Singapore cartoonist apologises over satirical strip

A Singapore cartoonist facing jail time over satirical comic strips depicting the city-state's courts as biased had proceedings against him dropped on Tuesday after he made an official apology.

The Attorney-General's Chambers said it would no longer pursue contempt of court charges against Leslie Chew, 37, after he apologised and removed four offending cartoon strips from his "Demon-cratic Singapore" Facebook page.

"In light of that apology and undertaking, as well as the fact that the offending comic strips have been taken down, the Attorney-General's Chambers has determined that it is not necessary to continue the contempt proceedings," the AGC said in a statement.

Chew had been due in court next Monday. Singapore has no maximum penalty for contempt of court, meaning he could have been jailed and fined if found guilty.

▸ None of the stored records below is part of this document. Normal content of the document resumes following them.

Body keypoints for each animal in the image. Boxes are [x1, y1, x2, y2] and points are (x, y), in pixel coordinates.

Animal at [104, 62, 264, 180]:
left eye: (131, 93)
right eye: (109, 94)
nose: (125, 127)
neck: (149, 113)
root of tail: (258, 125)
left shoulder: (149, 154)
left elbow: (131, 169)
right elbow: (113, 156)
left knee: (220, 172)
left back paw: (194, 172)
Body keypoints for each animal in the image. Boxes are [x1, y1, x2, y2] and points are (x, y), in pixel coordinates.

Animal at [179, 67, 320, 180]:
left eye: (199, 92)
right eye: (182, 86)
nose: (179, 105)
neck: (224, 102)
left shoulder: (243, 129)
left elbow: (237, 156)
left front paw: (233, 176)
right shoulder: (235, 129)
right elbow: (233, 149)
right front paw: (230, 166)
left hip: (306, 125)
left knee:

Chew regularly posts satirical cartoons. His subjects are usually local politicians, despite a disclaimer on his page saying it is "a totally fictional comic with entirely fictional characters based on wholly fictional events in a fictional country".

In an apology posted on his Facebook page on Tuesday, Chew said the comic strips had misrepresented that Singapore's judiciary "administers differential treatment to individuals based on their nationality, social status and political affiliation".

The comic strips also misrepresented that there were specific criminal cases where court rulings were not based on merit, the apology said.

The Singapore government has taken a strong stand against attacks on the judiciary, saying they undermine public confidence in the institution.

Earlier this year, it demanded an apology from several websites over posts that it said cast doubt on the judiciary's integrity in a case involving a Chinese national.

In 2010, a Singapore court jailed British author Alan Shadrake for six weeks for publishing a book critical of the city-state's administration of the death penalty.

Chew, the cartoonist, first came under investigation in April after a complaint was filed about a March 27 cartoon strip that accused the government of being racist against minority Malays.

The AGC did not pursue charges over that particular strip.

Singapore, which prides itself on its stability, low levels of corruption and high standard of living, has been governed by the same party since 1959.

But freedom of speech advocates have routinely accused the government of using the judiciary to stifle dissent and control its political opponents.